Population statistics are essential to interpreting DNA fingerprints for court presentations. These can be extremely confusing for a lay jury. Each VNTR or STR size is given a probability value. The value is determined by a formula relating the combination of sequences occurring in the population. The alleles in the population are in or near the Hardy-Weinberg equilibrium- meaning the frequencies should not change dramatically from one generation to the next.

The first case to be tried in the US using DNA fingerprinting evidence was of African-American Tommie Lee Edwards. In November 1987, a judge did not permit population genetics statistics that compared Edwards to a representative population. The judge feared the jury would be overwhelmed by the technical information. The trial ended in a mistrial. Three months later, Andrews was on trial for the assault of another woman. This time the judge did permit the population evidence. The prosecutor showed that the probability that the chance that Edwards DNA would not match the crime evidence was one in 10 billion. Edwards was convicted.

Other applications of DNA analysis emerged. In Cardiff, Wales, Skeletal remains of a young woman were found, and a medical artist was able to make a model of the girl's face. She was recognized by a social worker as a local run-away. Comparing the DNA of the femur of the girl with samples from the presumptive parents, Jeffreys was able to declare a match and caused bone DNA analysis to be recognized in British courts. Rumors from Brazil were circulating that Wolfgang Gerhard, who had drowned in a boating accident, was the notorious Nazi of Auschwitz, Josef Mengele. Disinterring the bones, Jeffreys and his team found through DNA that the man actually was the missing Mengele.

In addition to forensics, DNA has been used to unite families. Mitochondrial DNA is inherited through the mother in a different way from nuclear DNA. In 1976, a military junta in a South American country killed over 9000 young people, and the orphaned children were given to military couples. After the regime was overthrown in 1983, Las Abuelas (The Grandmothers) determined to bring these children to their biological families. Using DNA fingerprinting, they found the families of over 200 children.

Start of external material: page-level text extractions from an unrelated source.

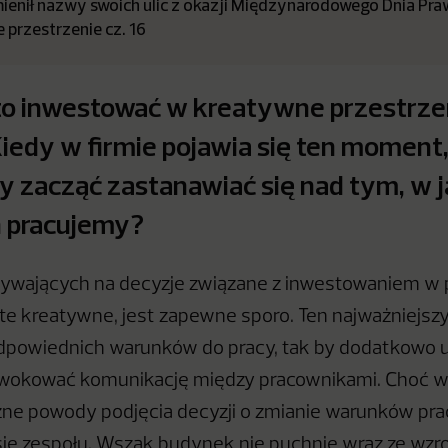
ienił nazwy swoich ulic z okazji Międzynarodowego Dnia Pra
 przestrzenie cz. 16
to inwestować w kreatywne przestrze
iedy w firmie pojawia się ten moment
 zacząć zastanawiać się nad tym, w j
 pracujemy?
ywających na decyzje związane z inwestowaniem w p
 te kreatywne, jest zapewne sporo. Ten najważniejszy
dpowiednich warunków do pracy, tak by dodatkowo u
rowokować komunikację między pracownikami. Choć w
zne powody podjęcia decyzji o zmianie warunków pra
ię zespołu. Wszak budynek nie puchnie wraz ze wzr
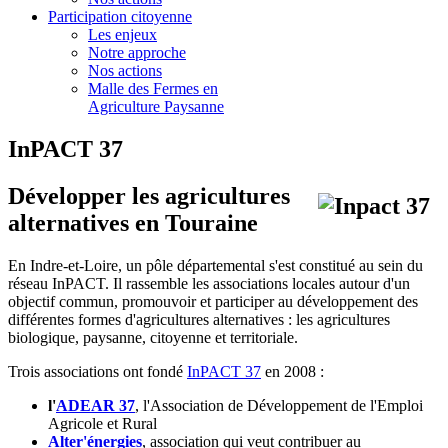
Participation citoyenne
Les enjeux
Notre approche
Nos actions
Malle des Fermes en
Agriculture Paysanne
InPACT 37
Développer les agricultures
alternatives en Touraine
En Indre-et-Loire, un pôle départemental s'est constitué au sein du
réseau InPACT. Il rassemble les associations locales autour d'un
objectif commun, promouvoir et participer au développement des
différentes formes d'agricultures alternatives : les agricultures
biologique, paysanne, citoyenne et territoriale.
Trois associations ont fondé
InPACT 37
en 2008 :
l'
ADEAR 37
, l'Association de Développement de l'Emploi
Agricole et Rural
Alter'énergies
, association qui veut contribuer au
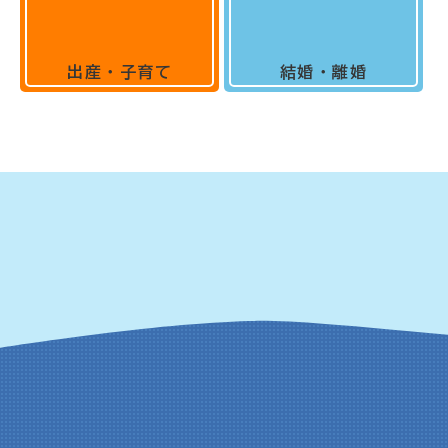
出産・子育て
結婚・離婚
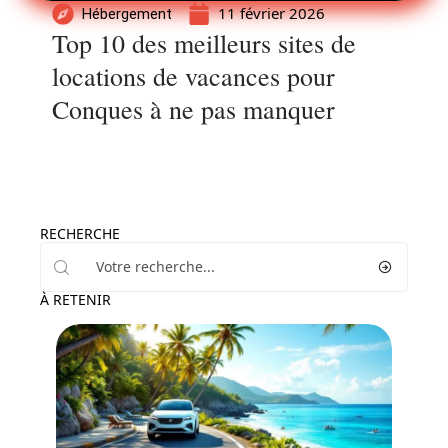
11 février 2026
Hébergement
Top 10 des meilleurs sites de
locations de vacances pour
Conques à ne pas manquer
RECHERCHE
À RETENIR
Transport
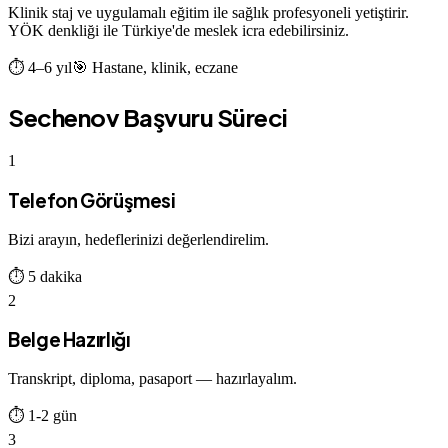
Klinik staj ve uygulamalı eğitim ile sağlık profesyoneli yetiştirir.
YÖK denkliği ile Türkiye'de meslek icra edebilirsiniz.
⏱
4–6 yıl
🎯
Hastane, klinik, eczane
Sechenov
Başvuru Süreci
1
Telefon Görüşmesi
Bizi arayın, hedeflerinizi değerlendirelim.
⏱
5 dakika
2
Belge Hazırlığı
Transkript, diploma, pasaport — hazırlayalım.
⏱
1-2 gün
3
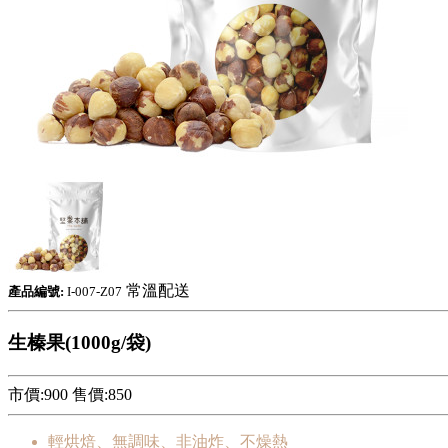
常溫配送
產品編號:
I-007-Z07
生榛果(1000g/袋)
市價:900
售價:
850
輕烘焙、無調味、非油炸、不燥熱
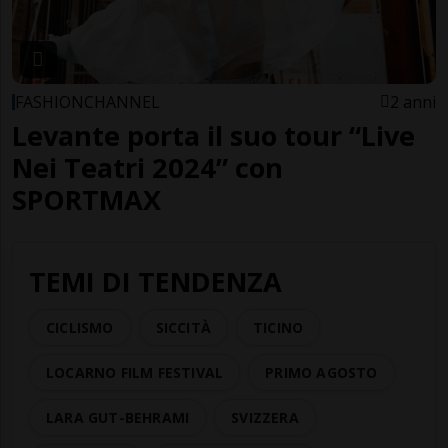
FASHIONCHANNEL
2 anni
Levante porta il suo tour “Live
Nei Teatri 2024” con
SPORTMAX
TEMI DI TENDENZA
CICLISMO
SICCITÀ
TICINO
LOCARNO FILM FESTIVAL
PRIMO AGOSTO
LARA GUT-BEHRAMI
SVIZZERA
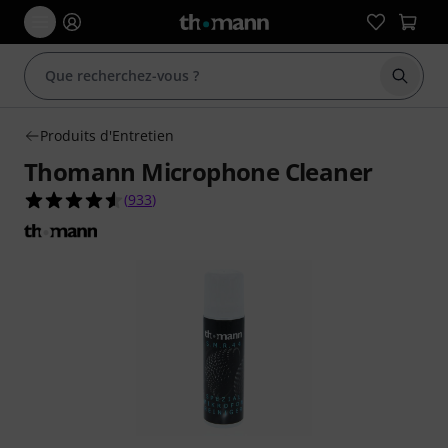
Démarr
Produits d'Entretien
Thomann Microphone Cleaner
4.6 étoiles sur 5 d'après 933 évaluations clients
(
933
)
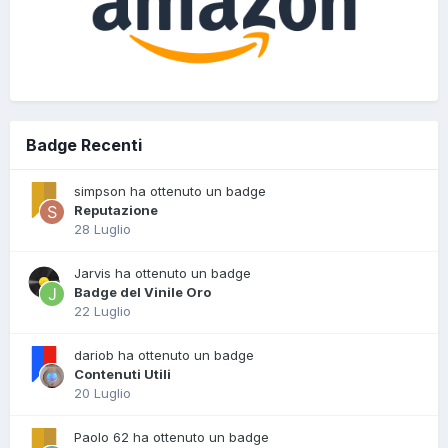
Badge Recenti
simpson ha ottenuto un badge
Reputazione
28 Luglio
Jarvis ha ottenuto un badge
Badge del Vinile Oro
22 Luglio
dariob ha ottenuto un badge
Contenuti Utili
20 Luglio
Paolo 62 ha ottenuto un badge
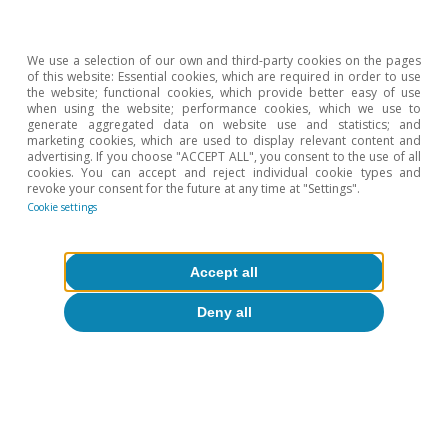
▪ Transporte
8,4%
6,8%
2,4%
6,3%
We use a selection of our own and third-party cookies on the pages
▪ Gasolineras
-1,0%
-4,3%
-2,7%
2,4%
of this website: Essential cookies, which are required in order to use
the website; functional cookies, which provide better easy of use
Comercio
when using the website; performance cookies, which we use to
3,2%
1,7%
0,3%
1,5
generate aggregated data on website use and statistics; and
minorista
marketing cookies, which are used to display relevant content and
advertising. If you choose "ACCEPT ALL", you consent to the use of all
cookies. You can accept and reject individual cookie types and
▪ Moda
-0,3%
-0,3%
-2,0%
-4,1
revoke your consent for the future at any time at "Settings".
Cookie settings
▪ Muebles y
5,6%
9,2%
10%
7,7%
decoración
Accept all
▪
Electrodomésticos
-1,8%
-5,0%
-9,0%
1,4%
Deny all
y tecnología
Notas:
Incluye consumo presencial e e-commerce. El e-
commerce incluye pagos a través de TPV virtuales.
Fuente:
CaixaBank Research, a partir de datos internos de
CaixaBank.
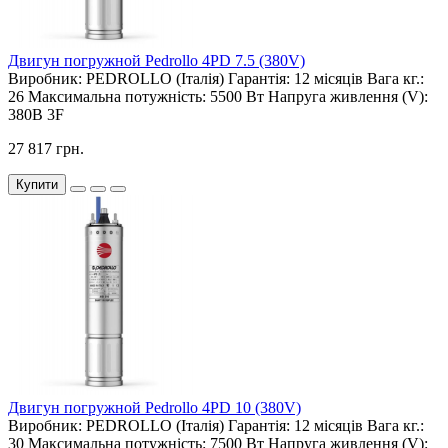
Двигун погружной Pedrollo 4PD 7.5 (380V)
Виробник:
PEDROLLO (Італія)
Гарантія:
12 місяців
Вага кг.:
26
Максимальна потужність:
5500 Вт
Напруга живлення (V):
380В 3F
27 817 грн.
Купити
Двигун погружной Pedrollo 4PD 10 (380V)
Виробник:
PEDROLLO (Італія)
Гарантія:
12 місяців
Вага кг.:
30
Максимальна потужність:
7500 Вт
Напруга живлення (V):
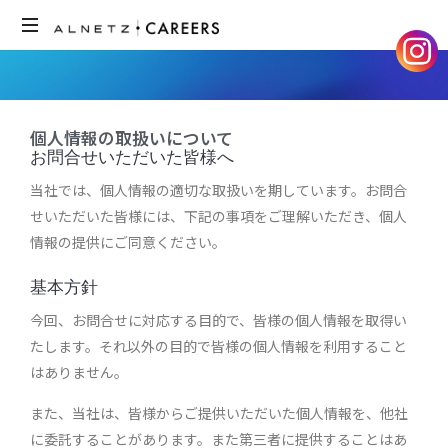
ア
ル
ネ
ッ
個人情報の取扱いについて
お問合せいただいた皆様へ
ツ
の
当社では、個人情報の適切な取扱いを期しています。お問合
採
せいただいた皆様には、下記の事項をご理解いただき、個人
用
情報の提供にご同意ください。
サ
イ
基本方針
ト
で
今回、お問合せに対応する目的で、皆様の個人情報を取得い
す。
たします。それ以外の目的で皆様の個人情報を利用すること
メ
はありません。
ン
バ
また、当社は、皆様からご提供いただいた個人情報を、他社
ー
に委託することがあります。また第三者に提供することはあ
の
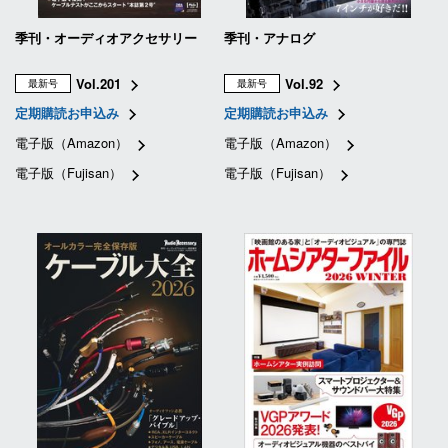
季刊・オーディオアクセサリー
季刊・アナログ
Vol.201
Vol.92
最新号
最新号
定期購読お申込み
定期購読お申込み
電子版（Amazon）
電子版（Amazon）
電子版（Fujisan）
電子版（Fujisan）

DNA has been used to solve several historical mysteries. On July 16, 1918, the czar of Russia and his family were shot, doused with sulfuric acid, and buried in a mass grave. In 1989, the site of burial was uncovered, and bone fragments of nine skeletons were assembled. DNA fingerprinting experts from all over the world pieced together the puzzle that ended in a proper burial to the Romanov royal family in Saint Petersburg in 1998.

The O.J. Simpson trial was the most famous for sensationalizing DNA analysis. The power of statistics is only effective if put in terms that the jury can understand. Evidence showed 45 bloodstained samples, and the prosecution contended that the chances that the blood sample at the crime scene could come from no one but the defendant were one in 57 billion (ten times more than people on earth). Yet, the defense was able to use arguments to cast doubt and win the case.

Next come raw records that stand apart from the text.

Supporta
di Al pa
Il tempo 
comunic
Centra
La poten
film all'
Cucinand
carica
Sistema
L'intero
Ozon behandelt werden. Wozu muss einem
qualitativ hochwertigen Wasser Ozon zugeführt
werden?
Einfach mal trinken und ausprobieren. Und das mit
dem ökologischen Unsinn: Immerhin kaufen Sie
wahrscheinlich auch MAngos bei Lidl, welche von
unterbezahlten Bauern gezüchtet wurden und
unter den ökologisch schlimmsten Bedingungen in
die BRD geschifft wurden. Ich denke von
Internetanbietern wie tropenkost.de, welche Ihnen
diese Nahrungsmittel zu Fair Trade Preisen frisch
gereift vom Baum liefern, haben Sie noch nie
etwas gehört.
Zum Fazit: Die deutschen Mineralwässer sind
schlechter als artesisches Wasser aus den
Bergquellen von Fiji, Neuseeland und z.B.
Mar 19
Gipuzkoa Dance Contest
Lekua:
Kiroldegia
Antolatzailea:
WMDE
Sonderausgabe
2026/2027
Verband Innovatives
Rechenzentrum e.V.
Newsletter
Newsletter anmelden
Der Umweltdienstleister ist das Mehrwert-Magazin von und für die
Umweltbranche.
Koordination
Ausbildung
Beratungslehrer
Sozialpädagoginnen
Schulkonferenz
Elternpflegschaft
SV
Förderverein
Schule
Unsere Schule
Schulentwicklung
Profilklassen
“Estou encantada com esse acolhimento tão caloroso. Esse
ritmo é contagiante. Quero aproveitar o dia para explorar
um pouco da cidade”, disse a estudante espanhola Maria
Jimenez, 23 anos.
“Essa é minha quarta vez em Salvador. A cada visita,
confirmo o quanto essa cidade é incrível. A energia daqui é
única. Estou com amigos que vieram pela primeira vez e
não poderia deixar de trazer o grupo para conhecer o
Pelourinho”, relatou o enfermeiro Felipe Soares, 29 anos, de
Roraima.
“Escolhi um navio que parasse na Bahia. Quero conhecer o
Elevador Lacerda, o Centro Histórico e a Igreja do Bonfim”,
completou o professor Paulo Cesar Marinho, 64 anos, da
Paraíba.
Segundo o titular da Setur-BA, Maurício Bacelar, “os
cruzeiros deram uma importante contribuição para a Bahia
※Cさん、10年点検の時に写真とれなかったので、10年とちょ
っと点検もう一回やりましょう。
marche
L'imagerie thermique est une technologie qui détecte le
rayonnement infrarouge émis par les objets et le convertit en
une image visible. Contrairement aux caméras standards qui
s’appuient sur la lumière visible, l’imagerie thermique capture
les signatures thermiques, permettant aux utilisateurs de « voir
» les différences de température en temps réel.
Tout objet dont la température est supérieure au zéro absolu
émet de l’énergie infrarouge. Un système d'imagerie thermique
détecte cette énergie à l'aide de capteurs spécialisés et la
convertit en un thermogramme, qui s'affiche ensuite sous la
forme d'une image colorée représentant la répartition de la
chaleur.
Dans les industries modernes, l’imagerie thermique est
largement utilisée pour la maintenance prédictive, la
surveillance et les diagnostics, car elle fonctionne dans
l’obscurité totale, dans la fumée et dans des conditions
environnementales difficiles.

One of the oldest debates in American history stemmed from an 1802 story that President Thomas Jefferson had fathered a child by a slave, Sally Hemings, the half-sister of his wife. Detective work by experts showed the complete match in the polymorphisms between the male descendants of Field Jefferson, the president's paternal uncle, and a male line descendant of Eston Hemings, a descendant of Sally.

During an investigation regarding United States President Bill Clinton, the FBI informed independent prosecutor Kenneth Starr that two semen stains of specimen Q3245, a blue Gap dress owned by White House intern Monica Lewinsky, were found. A blood sample labeled K39 taken from President Bill Clinton revealed an exact match to Q3245. Applying population genetics, the probability that the DNA on the dress could have been from any Caucasian other than Bill Clinton were one in 7,820,000,000,000 7.8 trillion).

DNA fingerprinting has been a powerful tool for convicting criminals as well as proving the innocence of others. The tool will become even more powerful as world-wide databases of profiles are collected and refined.